== Document segment ==

After Smith's arrest, word spread quickly through the Central Ward. Members of the Congress of Racial Equality and the Newark Community Union Project visited Smith's cell, saw his injuries, and pushed for his hospitalization. A rally was called at the Fourth Precinct for 7:30 that evening. By morning, the violence had claimed its first lives. Rose Abraham, a 45-year-old mother, was shot while searching for one of her children. Tedlock Bell Jr. was killed while surrendering to police. James Saunders was shot running from a liquor store. At one point, police fired into the ground floor of a building, claiming they were hunting a sniper on the upper floors -- up to five men died inside. The National Guard arrived with tanks and military equipment, and the images of armored vehicles rolling through an American city shocked the national press.

The Human Cost

By the time order was restored on July 17, the toll was staggering: 26 dead, 1,465 arrested, and 7,917 police and National Guard members deployed across the city. The violence was compounded by chaos -- the National Guard, State Police, and local officers operated on three different radio frequencies, unable to coordinate their actions effectively. Photographer Bud Lee, embedded with Life magazine reporter Dale Wittner, captured some of the era's most searing images, including the shooting of 24-year-old William Furr outside a ransacked liquor store and the wounding of 12-year-old Joe Bass Jr. by stray shotgun pellets. Bass survived, and his bloodied image became the cover of Life magazine on July 28, 1967. Ten-year-old Eddie Moss was killed by National Guard fire at a checkpoint. His family had been driving to White Castle.

The Long Aftermath

The riots accelerated forces that had already been reshaping Newark for years. White middle-class residents left in droves, and businesses followed. What remained was a city stripped of its tax base, battling poverty, crime, and disinvestment that would persist for decades. The narrative that the riots single-handedly destroyed Newark oversimplifies a more complex history -- suburbanization, deindustrialization, and discriminatory housing policy had been draining the city long before July 1967. But the violence crystallized the decline, making it visible and irreversible in ways that statistics alone could not. Newark was part of a larger national reckoning: more than 150 race-related uprisings occurred across the country during the Long Hot Summer of 1967. Philip Roth set his novel American Pastoral against the riots. The Many Saints of Newark, a 2021 Sopranos prequel film, recreated the burning streets. The city's wounds have never quite lost their rawness.

===
== Supplied records ==

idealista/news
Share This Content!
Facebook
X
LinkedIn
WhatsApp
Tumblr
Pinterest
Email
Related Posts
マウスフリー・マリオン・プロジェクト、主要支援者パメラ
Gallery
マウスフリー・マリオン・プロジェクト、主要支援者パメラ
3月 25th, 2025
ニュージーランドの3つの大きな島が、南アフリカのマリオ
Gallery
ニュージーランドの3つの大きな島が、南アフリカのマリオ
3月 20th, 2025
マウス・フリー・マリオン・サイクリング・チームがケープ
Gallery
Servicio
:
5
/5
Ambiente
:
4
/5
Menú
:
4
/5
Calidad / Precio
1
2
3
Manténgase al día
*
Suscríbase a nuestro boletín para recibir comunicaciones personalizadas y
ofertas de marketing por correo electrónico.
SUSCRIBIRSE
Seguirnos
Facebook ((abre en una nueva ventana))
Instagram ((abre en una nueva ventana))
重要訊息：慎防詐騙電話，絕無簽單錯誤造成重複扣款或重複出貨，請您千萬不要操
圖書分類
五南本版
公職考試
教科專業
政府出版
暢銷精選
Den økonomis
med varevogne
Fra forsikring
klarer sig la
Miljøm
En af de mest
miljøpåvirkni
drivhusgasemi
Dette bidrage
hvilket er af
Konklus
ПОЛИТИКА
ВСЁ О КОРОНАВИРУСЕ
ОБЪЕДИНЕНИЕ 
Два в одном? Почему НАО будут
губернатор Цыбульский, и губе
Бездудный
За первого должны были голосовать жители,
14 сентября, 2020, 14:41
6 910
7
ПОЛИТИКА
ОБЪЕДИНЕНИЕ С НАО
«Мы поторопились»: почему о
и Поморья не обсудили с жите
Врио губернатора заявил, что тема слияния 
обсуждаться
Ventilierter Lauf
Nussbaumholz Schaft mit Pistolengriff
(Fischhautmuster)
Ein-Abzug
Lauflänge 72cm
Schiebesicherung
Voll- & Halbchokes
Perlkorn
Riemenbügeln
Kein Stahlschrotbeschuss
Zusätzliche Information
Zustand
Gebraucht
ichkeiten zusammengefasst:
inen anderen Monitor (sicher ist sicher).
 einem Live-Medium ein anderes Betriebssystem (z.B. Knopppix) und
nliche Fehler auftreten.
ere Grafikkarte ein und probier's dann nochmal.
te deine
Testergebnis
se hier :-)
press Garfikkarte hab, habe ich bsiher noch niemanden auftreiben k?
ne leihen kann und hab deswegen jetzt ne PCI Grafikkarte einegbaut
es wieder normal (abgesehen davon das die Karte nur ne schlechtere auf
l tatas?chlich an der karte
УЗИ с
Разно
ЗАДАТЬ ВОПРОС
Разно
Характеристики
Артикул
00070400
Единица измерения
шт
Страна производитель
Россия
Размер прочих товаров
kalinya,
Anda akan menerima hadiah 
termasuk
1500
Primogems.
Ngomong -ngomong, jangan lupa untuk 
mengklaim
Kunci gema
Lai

===

§ List of tasks
1: List the groups that, according to the text on the Newark riots, operated on three different radio frequencies.
2: In the text on the Newark riots, on what date did the image of Joe Bass Jr. appear on the cover of Life magazine?
3: Carry on the text on the Newark riots, starting after its last sentence.
These entries come from a separate source, not from the text on the Newark riots.

§ Exercise results
1: The National Guard, the State Police, and local officers.

2: July 28, 1967.

3:
Newark Today

The demographic shifts that the riots accelerated have continued to reshape the city's identity. By the early 2000s, Newark's population was roughly 52 percent Black, 34 percent Latino, and 14 percent white. The police department, once overwhelmingly white, gradually diversified -- by 2016, it was 35 percent Black, 41 percent Latino, and 24 percent white, more closely reflecting the community it served. Newark's story since 1967 has been one of slow, uneven recovery: new investment arriving alongside persistent poverty, civic pride coexisting with the memory of what was lost. The Central Ward, where the violence was most intense, remains a neighborhood defined by its resilience as much as its scars.

From the Air

Newark's Central Ward, the epicenter of the 1967 riots, is centered near 40.732N, 74.191W. From the air, the area lies just west of Newark Liberty International Airport (KEWR), between the Passaic River and the Garden State Parkway. The Fourth Precinct, where John Smith's arrest sparked the unrest, was on 17th Avenue. Nearby airports: Newark Liberty (KEWR) adjacent, Teterboro (KTEB) 12 nm north. Best viewed at 2,000-4,000 feet AGL.